The possibility that Senate Democrats may filibuster the fiscal 2016 defense authorization bill loomed over a debate Thursday stuck on the dispute over the measure’s heavy reliance on DOD’s war account to sidestep stringent spending caps.
While some Democrats have indicated they will try to stop appropriations measures from advancing in the Senate, they have not yet settled on a strategy for the annual defense policy bill, reported CQ Roll Call.
The authorization bill employs the House-Senate budget framework that adds $38 billion to the department’s overseas contingency operations (OCO) account, which is exempt from the caps, to meet the Pentagon’s base budget request.

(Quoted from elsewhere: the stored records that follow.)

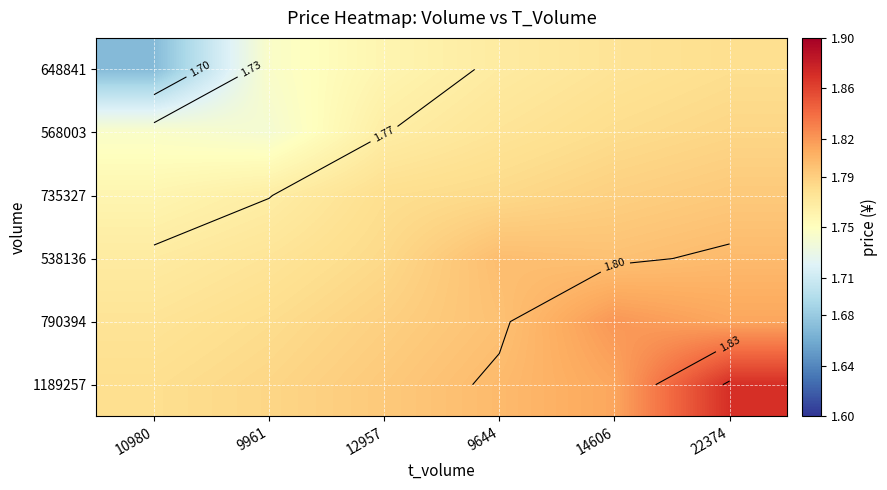

At 14606, list the series in order from smallest to largest.

648841, 568003, 735327, 538136, 1189257, 790394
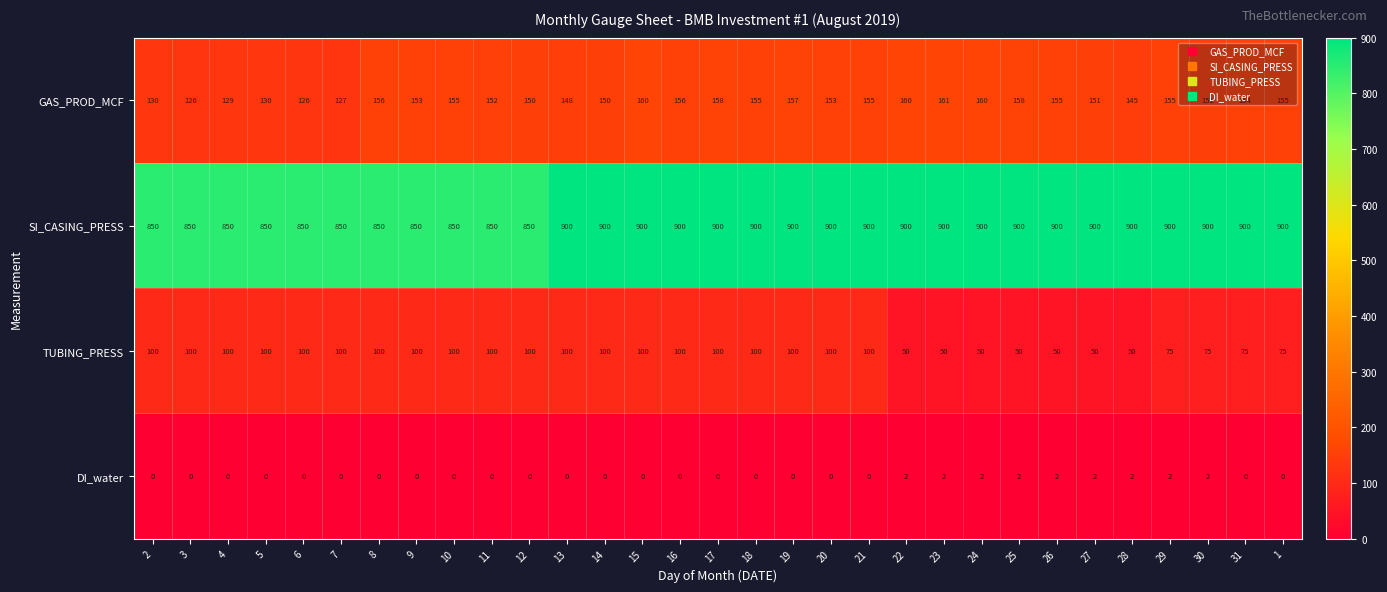

The value of TUBING_PRESS at 5 is 55. True or false?

False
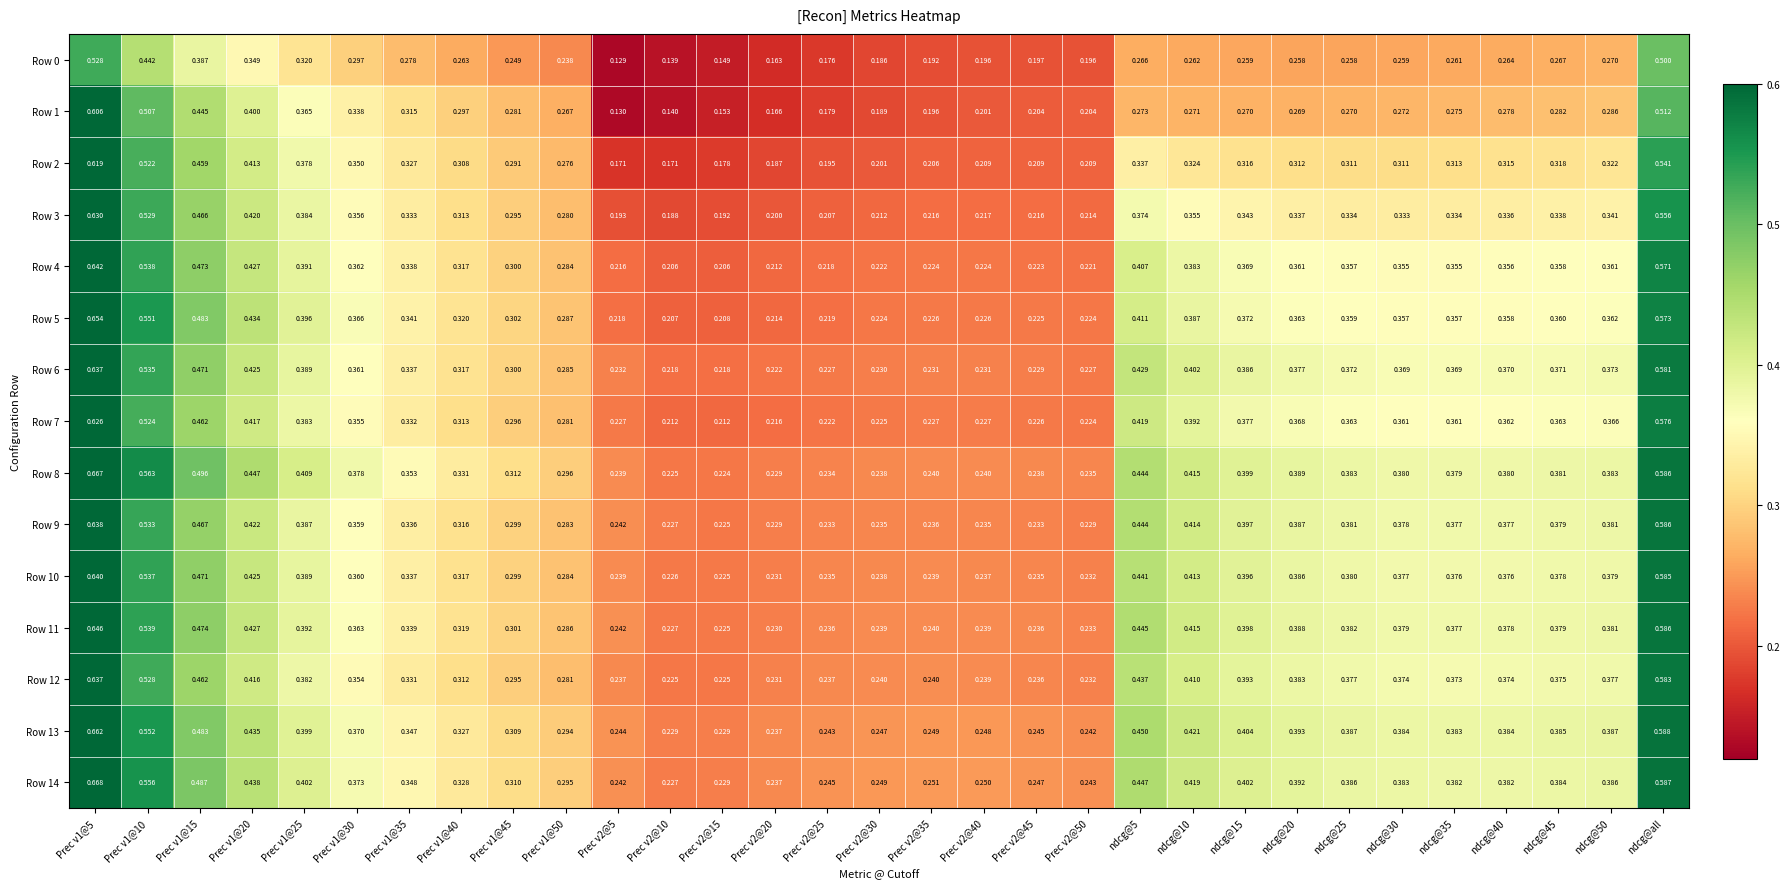

Is the value of Row 9 at Prec v2@45 greater than the value of Row 1 at Prec v1@40?

No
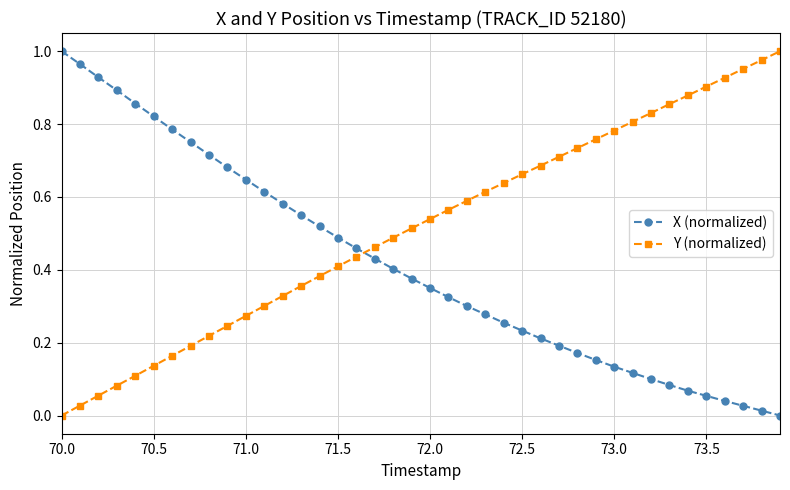

Which series has the largest total across all categories?

Y (normalized)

Minority Leader Harry Reid (D-Nev.) called the maneuver a “one-year gimmick” and deliberations over the authorization bill a “waste of time” given President Obama’s threat to veto the measure over its use of the OCO account.
Armed Services Chairman John McCain (R-Ariz.) responded that the authorization bill does not fund specific program or agencies and, therefore, it shouldn’t be caught up in a larger dispute over budget caps, according to CQ.
“If you want to fight it, fight it on appropriations,” McCain said.
Meanwhile, former DOD Comptroller Robert Hale told the Hill that Obama is serious about his threat to veto appropriations bills that adhere to the statutory spending caps, as well as the defense authorization bill because it shields the Pentagon from the spending limits without aiding domestic agencies.
“It was quite clear,” he said in reference to the Office of Management and Budget statement issued this week saying the president’s advisers would recommend he veto the authorization measure unless significant changes are made.
“I think it’ll be tough to override a veto, so I would guess they need to look for a different deal,” Hale said. The White House’s veto threat is designed to pressure the GOP to enter negotiations on a new budget deal lifting the caps for both defense and non-defense spending, he added.